Joana é doutorada por uma universidade italiana. Na lista de docentes da escola superior onde trabalha a recibos verdes, o nome dela não consta. É o anonimato da precariedade com face de mulher: sem direito a licença de maternidade, horas de amamentação ou aleitamento, ameaçada de ser dispensada por se ter atrevido a ser mãe.
Margarida luta desesperadamente por dar apoio ao pai que sofre de uma doença degenerativa, por ser mãe e pai de dois filhos, por concluir o doutoramento que não lhe garante o fim da precariedade como docente do ensino superior.
Celestina partilhou no local de trabalho a felicidade de estar grávida. Alguns dias depois não conseguia levantar-se da cama. Ficou “de baixa” sem adivinhar o que a esperava. Em casa, recebeu uma carta de “rescisão do contrato por caducidade”. Estava grávida de três meses.

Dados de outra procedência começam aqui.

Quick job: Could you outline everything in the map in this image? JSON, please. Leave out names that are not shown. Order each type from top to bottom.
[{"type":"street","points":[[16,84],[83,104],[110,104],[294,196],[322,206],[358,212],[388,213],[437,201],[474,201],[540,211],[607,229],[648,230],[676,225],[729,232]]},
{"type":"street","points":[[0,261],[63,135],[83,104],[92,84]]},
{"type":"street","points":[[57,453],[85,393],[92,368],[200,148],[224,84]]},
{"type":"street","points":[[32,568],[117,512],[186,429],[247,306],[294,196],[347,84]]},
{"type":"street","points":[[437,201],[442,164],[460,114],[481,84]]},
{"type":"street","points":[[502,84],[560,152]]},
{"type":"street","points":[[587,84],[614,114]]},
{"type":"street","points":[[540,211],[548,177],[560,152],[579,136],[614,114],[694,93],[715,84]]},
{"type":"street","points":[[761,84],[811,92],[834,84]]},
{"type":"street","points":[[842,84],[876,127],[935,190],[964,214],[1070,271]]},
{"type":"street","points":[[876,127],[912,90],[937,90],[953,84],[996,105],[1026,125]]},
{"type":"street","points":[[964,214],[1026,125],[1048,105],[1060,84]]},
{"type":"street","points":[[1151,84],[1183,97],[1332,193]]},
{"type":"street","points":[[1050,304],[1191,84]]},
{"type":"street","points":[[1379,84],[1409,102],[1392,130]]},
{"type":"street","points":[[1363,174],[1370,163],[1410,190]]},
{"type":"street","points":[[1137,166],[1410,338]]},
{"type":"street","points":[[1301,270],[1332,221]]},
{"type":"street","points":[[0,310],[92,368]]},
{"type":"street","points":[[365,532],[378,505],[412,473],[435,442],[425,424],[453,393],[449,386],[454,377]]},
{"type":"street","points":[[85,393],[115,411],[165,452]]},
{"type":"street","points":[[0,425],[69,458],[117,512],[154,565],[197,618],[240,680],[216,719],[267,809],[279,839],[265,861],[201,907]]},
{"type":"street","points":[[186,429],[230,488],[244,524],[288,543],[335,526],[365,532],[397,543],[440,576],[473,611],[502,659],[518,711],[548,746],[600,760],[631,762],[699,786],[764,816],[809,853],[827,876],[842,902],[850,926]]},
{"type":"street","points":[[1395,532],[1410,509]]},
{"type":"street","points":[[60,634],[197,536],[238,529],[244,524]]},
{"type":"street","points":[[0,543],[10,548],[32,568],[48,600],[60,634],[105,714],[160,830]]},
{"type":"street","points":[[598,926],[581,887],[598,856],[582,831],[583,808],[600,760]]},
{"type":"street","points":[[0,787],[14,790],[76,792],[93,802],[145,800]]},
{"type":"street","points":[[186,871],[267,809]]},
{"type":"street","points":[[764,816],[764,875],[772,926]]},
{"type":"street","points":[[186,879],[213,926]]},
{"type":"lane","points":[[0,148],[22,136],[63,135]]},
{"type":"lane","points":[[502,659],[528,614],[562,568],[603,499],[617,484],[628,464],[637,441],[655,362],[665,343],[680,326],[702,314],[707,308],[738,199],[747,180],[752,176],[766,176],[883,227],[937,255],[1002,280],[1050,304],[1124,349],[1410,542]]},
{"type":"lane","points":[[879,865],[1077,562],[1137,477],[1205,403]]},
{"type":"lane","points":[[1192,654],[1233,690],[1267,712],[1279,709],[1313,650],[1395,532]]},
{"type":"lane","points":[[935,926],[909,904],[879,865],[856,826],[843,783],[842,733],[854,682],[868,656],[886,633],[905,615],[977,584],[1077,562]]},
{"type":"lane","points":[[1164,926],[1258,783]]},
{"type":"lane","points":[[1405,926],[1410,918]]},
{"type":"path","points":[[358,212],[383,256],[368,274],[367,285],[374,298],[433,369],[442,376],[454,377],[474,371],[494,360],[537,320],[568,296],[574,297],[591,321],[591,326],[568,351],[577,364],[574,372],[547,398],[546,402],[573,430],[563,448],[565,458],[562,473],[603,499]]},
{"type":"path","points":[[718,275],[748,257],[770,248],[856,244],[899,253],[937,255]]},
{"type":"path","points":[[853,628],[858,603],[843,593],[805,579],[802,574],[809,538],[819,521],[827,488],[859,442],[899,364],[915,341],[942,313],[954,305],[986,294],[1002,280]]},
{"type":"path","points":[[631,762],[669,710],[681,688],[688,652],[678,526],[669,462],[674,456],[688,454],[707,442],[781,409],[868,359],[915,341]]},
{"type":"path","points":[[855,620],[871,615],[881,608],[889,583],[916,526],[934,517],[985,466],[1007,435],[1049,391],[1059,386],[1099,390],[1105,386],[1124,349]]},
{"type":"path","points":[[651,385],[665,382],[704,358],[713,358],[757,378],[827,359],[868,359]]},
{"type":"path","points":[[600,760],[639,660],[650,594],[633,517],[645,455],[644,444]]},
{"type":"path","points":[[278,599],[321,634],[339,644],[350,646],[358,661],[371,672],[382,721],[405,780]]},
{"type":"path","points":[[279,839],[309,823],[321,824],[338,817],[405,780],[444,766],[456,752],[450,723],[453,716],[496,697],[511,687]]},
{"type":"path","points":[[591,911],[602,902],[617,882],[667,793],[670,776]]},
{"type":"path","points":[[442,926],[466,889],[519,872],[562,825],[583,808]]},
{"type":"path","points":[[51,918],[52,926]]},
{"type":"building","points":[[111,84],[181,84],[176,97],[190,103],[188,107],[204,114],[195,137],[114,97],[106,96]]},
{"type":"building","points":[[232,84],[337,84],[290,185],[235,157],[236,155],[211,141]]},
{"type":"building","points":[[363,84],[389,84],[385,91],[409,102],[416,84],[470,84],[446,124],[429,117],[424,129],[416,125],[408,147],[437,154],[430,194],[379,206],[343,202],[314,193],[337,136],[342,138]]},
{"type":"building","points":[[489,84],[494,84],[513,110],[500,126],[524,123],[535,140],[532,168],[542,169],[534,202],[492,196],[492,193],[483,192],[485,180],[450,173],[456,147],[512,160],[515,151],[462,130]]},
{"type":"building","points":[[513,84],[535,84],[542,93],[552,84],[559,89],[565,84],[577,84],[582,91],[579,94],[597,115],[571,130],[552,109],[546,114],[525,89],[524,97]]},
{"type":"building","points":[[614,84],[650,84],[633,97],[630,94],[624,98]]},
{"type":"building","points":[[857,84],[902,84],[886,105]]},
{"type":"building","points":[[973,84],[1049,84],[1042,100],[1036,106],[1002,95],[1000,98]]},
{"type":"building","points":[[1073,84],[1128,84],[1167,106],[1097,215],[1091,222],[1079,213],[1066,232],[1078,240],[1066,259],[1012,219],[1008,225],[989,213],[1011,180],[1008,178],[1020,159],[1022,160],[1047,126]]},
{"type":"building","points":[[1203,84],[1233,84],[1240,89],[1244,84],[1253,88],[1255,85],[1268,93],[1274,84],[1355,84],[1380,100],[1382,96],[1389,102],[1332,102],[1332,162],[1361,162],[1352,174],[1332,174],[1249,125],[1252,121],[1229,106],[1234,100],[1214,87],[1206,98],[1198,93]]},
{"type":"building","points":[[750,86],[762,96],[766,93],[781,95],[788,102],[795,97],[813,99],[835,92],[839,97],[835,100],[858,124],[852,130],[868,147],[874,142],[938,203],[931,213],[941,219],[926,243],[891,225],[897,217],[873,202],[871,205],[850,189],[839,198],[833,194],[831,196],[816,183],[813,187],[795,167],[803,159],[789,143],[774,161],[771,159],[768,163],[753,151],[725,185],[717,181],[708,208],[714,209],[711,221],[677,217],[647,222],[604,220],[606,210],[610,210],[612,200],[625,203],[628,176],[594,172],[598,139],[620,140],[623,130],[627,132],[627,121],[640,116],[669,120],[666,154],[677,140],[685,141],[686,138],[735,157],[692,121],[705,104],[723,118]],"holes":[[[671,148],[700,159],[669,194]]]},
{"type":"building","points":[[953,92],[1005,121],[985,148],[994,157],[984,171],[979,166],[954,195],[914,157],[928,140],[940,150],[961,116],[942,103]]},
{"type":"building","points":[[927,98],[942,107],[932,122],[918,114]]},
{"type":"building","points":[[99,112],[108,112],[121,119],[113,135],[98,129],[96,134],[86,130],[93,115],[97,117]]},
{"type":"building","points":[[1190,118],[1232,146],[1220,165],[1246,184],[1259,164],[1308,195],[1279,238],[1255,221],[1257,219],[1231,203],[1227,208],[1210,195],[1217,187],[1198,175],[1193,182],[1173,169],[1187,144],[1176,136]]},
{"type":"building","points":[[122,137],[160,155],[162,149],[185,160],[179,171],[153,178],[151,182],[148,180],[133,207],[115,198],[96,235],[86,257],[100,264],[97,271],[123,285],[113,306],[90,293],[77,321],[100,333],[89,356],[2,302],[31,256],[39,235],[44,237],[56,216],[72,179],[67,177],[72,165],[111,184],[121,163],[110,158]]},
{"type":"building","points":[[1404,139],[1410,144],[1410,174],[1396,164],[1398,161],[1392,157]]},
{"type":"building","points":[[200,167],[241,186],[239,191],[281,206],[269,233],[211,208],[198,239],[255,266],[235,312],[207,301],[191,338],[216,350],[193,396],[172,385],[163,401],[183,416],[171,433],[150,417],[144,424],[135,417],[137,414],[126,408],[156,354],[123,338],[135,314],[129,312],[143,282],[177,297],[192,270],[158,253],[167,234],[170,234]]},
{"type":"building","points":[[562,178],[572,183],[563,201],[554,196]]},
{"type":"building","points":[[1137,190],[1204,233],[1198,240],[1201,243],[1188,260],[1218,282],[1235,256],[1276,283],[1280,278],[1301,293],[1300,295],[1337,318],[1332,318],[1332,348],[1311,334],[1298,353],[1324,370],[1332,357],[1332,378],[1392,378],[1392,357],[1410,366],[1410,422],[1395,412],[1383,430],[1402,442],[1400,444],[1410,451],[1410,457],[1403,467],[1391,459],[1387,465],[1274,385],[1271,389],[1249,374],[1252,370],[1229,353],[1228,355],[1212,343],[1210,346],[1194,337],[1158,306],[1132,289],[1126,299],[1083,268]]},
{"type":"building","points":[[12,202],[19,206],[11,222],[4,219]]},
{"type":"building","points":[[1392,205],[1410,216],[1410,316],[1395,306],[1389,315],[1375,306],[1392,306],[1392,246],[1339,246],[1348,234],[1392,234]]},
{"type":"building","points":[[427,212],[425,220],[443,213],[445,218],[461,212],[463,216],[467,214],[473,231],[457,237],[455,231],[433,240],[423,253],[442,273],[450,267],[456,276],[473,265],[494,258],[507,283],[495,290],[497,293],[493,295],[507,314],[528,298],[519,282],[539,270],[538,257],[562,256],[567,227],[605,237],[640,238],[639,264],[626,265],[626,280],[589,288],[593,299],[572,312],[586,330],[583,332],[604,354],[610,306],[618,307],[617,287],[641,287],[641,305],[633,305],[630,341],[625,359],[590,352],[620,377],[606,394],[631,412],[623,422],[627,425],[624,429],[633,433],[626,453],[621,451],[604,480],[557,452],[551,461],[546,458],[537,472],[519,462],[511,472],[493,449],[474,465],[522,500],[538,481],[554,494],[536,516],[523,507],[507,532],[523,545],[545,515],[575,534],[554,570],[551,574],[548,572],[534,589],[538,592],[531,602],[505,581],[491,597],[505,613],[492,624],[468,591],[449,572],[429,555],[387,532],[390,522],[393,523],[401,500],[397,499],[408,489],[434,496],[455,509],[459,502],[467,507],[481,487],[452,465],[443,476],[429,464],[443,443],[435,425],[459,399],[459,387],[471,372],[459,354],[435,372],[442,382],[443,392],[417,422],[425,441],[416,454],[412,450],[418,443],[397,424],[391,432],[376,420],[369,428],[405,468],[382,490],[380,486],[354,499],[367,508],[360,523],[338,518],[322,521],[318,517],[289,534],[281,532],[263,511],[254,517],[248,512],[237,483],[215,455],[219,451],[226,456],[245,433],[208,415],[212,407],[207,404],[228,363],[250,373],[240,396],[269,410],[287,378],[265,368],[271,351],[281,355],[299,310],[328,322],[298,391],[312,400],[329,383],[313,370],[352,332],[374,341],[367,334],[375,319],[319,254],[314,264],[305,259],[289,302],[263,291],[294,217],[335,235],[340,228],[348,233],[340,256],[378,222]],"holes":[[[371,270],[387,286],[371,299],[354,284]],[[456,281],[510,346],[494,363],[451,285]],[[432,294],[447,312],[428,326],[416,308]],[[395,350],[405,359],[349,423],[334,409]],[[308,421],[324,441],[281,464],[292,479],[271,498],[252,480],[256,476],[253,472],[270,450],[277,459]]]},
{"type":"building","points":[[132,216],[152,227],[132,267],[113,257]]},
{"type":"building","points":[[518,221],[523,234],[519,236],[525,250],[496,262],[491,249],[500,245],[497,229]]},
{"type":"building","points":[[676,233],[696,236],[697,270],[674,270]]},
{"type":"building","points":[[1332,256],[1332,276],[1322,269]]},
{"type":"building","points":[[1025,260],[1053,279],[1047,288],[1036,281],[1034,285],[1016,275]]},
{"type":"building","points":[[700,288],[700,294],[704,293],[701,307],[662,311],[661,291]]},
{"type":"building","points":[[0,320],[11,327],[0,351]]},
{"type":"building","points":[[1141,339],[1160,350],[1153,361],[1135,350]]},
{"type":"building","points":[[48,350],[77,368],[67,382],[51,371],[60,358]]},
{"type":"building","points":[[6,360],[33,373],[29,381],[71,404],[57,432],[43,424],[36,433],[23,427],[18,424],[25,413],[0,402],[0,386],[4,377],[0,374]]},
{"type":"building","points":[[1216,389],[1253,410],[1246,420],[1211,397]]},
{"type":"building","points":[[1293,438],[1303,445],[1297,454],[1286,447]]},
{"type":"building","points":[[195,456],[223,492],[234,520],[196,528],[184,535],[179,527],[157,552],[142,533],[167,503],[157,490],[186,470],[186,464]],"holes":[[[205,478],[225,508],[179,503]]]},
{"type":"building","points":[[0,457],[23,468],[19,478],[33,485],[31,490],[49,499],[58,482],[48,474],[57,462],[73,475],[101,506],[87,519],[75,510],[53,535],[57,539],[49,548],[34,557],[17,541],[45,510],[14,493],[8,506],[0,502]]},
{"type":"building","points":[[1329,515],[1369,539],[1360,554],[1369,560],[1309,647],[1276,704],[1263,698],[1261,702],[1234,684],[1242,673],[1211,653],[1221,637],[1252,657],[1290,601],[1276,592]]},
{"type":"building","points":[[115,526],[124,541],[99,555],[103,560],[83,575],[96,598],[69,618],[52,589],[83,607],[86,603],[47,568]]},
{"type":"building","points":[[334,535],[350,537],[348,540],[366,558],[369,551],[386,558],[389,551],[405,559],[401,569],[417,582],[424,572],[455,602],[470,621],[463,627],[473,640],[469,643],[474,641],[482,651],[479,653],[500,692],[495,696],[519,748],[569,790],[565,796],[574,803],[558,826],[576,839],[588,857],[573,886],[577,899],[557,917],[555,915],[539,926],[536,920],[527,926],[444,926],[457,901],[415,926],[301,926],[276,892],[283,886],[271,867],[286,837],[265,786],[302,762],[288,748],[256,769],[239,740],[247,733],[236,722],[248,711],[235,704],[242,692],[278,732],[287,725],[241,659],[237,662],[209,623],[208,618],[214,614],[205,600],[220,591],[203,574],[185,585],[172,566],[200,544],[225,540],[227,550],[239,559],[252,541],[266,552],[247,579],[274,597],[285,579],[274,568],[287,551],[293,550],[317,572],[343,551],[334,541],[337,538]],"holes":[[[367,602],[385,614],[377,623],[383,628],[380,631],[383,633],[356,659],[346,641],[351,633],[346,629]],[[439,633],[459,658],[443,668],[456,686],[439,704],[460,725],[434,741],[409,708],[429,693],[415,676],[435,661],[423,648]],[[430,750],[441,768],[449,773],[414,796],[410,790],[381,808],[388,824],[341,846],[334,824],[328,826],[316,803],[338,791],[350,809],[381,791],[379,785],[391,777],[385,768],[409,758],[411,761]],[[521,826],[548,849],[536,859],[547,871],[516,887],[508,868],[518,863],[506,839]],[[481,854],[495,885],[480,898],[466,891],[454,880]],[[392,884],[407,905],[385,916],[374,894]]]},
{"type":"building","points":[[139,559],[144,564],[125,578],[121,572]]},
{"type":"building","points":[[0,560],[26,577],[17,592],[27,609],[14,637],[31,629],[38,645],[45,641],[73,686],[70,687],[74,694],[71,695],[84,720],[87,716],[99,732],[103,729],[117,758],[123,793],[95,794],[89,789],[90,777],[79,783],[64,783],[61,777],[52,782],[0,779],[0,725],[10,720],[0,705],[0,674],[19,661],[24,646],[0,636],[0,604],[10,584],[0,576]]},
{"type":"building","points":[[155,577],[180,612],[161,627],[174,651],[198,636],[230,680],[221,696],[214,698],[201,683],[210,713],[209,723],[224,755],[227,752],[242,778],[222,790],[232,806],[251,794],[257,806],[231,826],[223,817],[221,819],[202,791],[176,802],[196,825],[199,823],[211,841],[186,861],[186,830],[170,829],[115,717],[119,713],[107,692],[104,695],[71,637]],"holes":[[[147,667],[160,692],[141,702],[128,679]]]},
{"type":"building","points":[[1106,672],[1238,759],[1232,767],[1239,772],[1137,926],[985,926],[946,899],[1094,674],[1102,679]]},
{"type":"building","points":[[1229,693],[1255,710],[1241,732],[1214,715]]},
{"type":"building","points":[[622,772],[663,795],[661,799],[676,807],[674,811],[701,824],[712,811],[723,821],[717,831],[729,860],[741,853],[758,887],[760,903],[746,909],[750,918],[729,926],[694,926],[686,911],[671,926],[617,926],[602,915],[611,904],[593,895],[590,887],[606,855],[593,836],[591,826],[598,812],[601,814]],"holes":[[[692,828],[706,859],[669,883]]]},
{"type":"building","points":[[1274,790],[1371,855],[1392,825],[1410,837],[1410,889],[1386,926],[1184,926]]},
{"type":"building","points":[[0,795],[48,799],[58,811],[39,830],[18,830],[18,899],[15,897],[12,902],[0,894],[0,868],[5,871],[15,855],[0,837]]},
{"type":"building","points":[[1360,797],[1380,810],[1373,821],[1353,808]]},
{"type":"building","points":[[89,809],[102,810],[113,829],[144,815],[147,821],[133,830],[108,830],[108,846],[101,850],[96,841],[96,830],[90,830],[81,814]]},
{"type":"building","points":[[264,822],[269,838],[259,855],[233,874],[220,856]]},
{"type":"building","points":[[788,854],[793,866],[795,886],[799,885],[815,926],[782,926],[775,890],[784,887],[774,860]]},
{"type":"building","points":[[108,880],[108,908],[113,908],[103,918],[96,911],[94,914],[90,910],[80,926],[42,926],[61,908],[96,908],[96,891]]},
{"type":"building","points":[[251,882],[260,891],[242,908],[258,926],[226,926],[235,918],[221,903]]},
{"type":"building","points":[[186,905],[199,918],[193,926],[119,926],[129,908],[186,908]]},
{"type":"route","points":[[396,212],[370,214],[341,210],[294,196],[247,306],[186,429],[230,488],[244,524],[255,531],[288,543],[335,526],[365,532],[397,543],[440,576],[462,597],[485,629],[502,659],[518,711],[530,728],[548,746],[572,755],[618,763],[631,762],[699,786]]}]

Tanto na PT como na empresa de trabalho temporário que a subcontratava, a Autovision, negam qualquer tipo de discriminação.
Uma breve passagem pela página da internet da CITE (Comissão para a Igualdade no Trabalho e no Emprego)permite perceber a quantidade de queixas endereçadas a este organismo por despedimento de grávidas, puérperas e lactantes. Queixas atendidas. Quantas situações idênticas silenciadas?

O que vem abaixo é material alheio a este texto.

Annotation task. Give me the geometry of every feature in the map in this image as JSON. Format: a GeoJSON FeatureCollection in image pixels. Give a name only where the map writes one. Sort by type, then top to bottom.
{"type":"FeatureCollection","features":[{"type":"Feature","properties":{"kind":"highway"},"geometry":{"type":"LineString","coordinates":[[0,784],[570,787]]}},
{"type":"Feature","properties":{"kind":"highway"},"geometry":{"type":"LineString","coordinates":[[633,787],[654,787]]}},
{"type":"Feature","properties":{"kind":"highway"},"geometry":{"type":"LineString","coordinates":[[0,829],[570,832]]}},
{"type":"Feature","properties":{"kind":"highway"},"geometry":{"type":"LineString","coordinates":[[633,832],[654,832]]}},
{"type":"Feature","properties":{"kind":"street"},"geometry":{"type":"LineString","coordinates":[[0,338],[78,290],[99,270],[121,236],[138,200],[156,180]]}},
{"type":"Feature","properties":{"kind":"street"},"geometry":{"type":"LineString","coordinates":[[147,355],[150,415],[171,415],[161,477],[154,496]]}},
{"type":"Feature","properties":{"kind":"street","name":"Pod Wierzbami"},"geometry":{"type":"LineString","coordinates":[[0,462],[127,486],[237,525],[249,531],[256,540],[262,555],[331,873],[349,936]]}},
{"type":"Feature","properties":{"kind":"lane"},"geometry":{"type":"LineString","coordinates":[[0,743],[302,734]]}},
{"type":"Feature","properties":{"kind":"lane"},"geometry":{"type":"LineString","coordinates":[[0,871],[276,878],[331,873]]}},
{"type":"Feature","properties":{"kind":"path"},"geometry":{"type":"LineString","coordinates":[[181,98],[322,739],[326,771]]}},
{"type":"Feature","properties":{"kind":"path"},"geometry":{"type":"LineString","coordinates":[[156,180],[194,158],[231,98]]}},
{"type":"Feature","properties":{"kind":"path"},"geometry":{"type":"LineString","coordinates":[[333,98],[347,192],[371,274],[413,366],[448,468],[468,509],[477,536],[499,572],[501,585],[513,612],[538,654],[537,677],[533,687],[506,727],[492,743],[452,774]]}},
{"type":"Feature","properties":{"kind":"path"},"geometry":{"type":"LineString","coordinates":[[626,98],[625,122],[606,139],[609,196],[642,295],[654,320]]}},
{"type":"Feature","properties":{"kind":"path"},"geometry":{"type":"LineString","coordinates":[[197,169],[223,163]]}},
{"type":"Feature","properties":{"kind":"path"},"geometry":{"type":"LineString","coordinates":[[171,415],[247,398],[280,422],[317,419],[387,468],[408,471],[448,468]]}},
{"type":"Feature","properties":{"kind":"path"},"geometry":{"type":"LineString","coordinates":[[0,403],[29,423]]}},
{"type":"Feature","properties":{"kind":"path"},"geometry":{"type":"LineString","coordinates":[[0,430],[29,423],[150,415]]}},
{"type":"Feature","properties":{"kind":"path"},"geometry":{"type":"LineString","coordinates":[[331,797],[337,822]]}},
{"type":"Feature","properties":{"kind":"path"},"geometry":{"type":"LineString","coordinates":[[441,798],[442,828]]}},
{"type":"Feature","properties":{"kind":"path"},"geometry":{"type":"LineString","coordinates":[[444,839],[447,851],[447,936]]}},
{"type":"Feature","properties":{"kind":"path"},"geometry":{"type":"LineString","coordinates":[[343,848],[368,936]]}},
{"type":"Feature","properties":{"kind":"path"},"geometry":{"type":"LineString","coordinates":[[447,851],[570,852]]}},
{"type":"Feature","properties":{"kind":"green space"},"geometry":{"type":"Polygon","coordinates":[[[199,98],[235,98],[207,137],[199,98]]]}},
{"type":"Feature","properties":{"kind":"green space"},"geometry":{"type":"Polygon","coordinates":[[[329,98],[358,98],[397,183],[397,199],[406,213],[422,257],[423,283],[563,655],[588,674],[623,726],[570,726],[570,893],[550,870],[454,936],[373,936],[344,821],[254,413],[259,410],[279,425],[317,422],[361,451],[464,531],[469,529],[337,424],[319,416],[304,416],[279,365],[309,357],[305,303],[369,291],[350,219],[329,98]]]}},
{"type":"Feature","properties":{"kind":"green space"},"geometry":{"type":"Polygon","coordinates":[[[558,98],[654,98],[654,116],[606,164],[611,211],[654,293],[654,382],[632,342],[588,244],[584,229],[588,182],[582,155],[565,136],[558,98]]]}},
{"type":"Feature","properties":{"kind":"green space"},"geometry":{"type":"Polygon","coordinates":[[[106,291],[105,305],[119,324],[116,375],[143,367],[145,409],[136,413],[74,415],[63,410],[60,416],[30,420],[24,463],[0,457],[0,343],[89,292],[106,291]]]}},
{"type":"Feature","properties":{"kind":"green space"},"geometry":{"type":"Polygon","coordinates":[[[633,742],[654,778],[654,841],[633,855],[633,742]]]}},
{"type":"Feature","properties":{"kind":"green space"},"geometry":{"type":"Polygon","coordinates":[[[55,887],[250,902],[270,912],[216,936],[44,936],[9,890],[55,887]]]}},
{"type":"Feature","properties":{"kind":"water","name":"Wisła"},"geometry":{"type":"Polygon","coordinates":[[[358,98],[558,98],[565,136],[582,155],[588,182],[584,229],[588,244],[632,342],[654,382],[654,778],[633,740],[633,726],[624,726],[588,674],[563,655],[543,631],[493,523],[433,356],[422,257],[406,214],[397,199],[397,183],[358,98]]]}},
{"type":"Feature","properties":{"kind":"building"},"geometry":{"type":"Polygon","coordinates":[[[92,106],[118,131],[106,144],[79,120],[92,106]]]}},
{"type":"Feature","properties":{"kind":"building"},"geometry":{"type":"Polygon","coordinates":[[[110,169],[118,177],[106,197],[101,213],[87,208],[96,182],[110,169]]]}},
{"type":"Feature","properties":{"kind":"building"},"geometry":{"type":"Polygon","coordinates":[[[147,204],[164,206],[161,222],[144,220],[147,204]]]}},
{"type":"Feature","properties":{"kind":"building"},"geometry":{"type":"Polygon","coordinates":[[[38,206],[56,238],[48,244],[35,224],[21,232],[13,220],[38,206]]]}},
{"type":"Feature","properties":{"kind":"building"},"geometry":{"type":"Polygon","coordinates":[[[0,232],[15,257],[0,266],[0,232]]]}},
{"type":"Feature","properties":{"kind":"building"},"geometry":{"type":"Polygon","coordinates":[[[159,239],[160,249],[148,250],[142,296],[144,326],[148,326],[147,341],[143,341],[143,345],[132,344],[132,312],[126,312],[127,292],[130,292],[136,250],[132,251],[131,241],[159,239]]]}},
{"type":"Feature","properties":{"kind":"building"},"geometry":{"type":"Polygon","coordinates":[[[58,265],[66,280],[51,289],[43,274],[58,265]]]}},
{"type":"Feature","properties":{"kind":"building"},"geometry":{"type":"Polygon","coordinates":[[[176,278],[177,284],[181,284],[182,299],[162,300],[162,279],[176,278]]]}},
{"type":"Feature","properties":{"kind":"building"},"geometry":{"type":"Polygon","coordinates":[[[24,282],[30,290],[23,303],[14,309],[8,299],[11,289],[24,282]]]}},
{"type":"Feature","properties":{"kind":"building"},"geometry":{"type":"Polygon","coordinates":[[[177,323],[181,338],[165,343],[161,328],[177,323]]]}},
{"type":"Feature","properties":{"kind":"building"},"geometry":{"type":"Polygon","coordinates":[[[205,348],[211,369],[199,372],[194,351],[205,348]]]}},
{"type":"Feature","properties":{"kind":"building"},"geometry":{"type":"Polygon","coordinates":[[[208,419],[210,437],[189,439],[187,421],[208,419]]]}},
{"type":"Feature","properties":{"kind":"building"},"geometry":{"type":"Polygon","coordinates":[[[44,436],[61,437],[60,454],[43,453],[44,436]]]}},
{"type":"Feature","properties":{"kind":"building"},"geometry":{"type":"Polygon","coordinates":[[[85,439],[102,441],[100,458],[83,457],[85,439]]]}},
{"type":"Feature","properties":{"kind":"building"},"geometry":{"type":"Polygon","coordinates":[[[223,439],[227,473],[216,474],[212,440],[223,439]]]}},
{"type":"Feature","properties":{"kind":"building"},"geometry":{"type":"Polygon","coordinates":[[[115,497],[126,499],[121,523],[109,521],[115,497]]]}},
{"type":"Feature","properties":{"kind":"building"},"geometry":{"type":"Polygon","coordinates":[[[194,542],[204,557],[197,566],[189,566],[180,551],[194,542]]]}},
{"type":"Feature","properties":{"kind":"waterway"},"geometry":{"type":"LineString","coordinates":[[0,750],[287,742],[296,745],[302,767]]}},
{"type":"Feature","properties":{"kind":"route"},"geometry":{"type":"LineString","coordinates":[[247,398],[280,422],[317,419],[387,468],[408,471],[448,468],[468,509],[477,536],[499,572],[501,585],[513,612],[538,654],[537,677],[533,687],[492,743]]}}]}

Há no nosso distrito empresas que impõem contratos proibindo(ilegalmente)que as trabalhadoras estejam inscritas num sindicato, onde regularmente são vistas ambulâncias que dão assistência a trabalhadoras a quem é recusada pausa para comer.
Fernanda, é auxiliar de acção médica num hospital público. Até o filho completar 12 anos, como o marido é camionista em transportes internacionais e raramente estava em casa, usufruiu do direito a flexibilidade de horário para cuidar do menor a seu cargo. Para além dos 12 anos, o Código do Trabalho não reconhece esse direito. Pode uma CRIANÇA desta idade ficar em casa, sozinho, enquanto a mãe cumpre o turno da noite? Deve uma criança de 12 anos ir a uma consulta médica sozinho? Como entender esta contradição: para o Código do Trabalho, 12 anos de vida expressam autonomia, para a protecção de menores, a idade da adultez é fixada nos 18 anos!
Outras mulheres sofrem de assédio moral no local de trabalho, calam o medo e a revolta. Abdicam de direitos que são seus e dos filhos. Cumprem horários de 9, 10 e 12 horas por salários de miséria. Fazem turnos nos hipermercados que as privam de satisfazer necessidades fisiológicas e da vida em família. Há mulheres que abortam no local de trabalho porque o patrão não lhes concede o legal direito a não desenvolver determinados esforços, há mulheres que silenciam a gravidez com medo do despedimento e assim perdem os direitos de maternidade. Há mulheres idosas que repartem as parcas pensões de reforma com filhos e netos desempregados. Mulheres que têm problemas no acesso a cuidados médicos em consequência da destruição a que o Serviço Nacional de Saúde tem estado sujeito nos últimos anos. Mulheres vítimas de várias violências, nomeadamente doméstica, por ineficácia da lei.
Há mulheres sujeitas à maior de todas as violências, o tráfico para exploração sexual, para fins de prostituição. Meninas genitalmente mutiladas. Brutalizadas em cenários de guerra, escravizadas.
Cidadãs, trabalhadoras e mães, é tempo de acabarmos com as escravaturas sorridentes!